Google, Yahoo & Microsoft Unite On “Canonical Tag” To Reduct Duplicate Content Clutter, Vanessa Fox, searchengineland.

The web is full of duplicate content. Search engines try to index and display the original or “canonical” version. Searchers only want to see one version in results. And site owners worry that if search engines find multiple versions of a page, their link credit will be diluted and they’ll lose ranking.

Today, Google, Yahoo and Microsoft (links are to their separate announcements) have united to offer a way to reduce duplicate content clutter and make things easier for everyone.

...

Specify the canonical version using a tag in the head section of the page as follows:

<link rel="canonical" href="http://www.example.c...swedish-fish"/>

That’s it!

* You can only use the tag on pages within a single site (subdomains and subfolders are fine).
* You can use relative or absolute links, but the search engines recommend absolute links.

This tag will operate in a similar way to a 301 redirect for all URLs that display the page with this tag.

* Links to all URLs will be consolidated to the one specified as canonical.
* Search engines will consider this URL a “strong hint” as to the one to crawl and index.


Canonical URL links, Joost de Valk, yoast.
Joost includes links to Canonical plug-ins for WordPress, Magento, and Drupal.

Live Coverage of Ask The Search Engines at SMX West, Barry Schwartz/Keri Morgret, seroundtable

#2 joedolson

joedolson

    Eyes Like Hawk Moderator

  • Technical Administrators
  • 2869 posts
  • Twitter:http://twitter.com/joedolson
  • Facebook:http://facebook.com/joedolson

Posted 12 February 2009 - 08:17 PM

This is very cool.

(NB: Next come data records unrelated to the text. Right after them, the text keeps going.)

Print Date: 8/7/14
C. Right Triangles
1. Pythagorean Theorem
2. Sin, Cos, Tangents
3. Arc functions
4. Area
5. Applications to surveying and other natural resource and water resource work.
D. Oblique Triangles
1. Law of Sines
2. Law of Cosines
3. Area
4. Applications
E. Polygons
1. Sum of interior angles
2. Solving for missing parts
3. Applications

I hope that it doesn't result in sloppy practices in the normal practice of canonicalization; since that still has other values outside of search engine optimization (like good logic, for example), but this certainly will make fixing canonicalization problems a lot easier!

#3 cre8pc

cre8pc

    Dream Catcher Forums Founder

  • Admin - Top Level
  • 13014 posts
  • Twitter:https://twitter.com/kim_cre8pc
  • Facebook:https://www.facebook.com/cre8pc

Posted 12 February 2009 - 09:44 PM

So. Anyone know what would prevent spammers from using it for their splogs and other instances of ripped off original content?

#4 joedolson

joedolson

    Eyes Like Hawk Moderator

  • Technical Administrators
  • 2869 posts
  • Twitter:http://twitter.com/joedolson
  • Facebook:http://facebook.com/joedolson

Posted 12 February 2009 - 10:33 PM

I'm not sure what you mean - how would spammers cause a problem that way? The only relevant situation I can imagine is not particularly a problem...

If a spam blog stole content from Cre8tive Flow, for example, and used OUR canonical URL element, they'd have this on their spam blog:

<link rel="canonical" href="http://blog.cre8asite.net/archives/389" />

As a result, Google would trip by their site and say: Ooh, look - this site (http://spam.thisissp.../archives/40876) should really be indexed at http://blog.cre8asite.net/archives/389. Well, guess I'll de-index this page and grab the other one!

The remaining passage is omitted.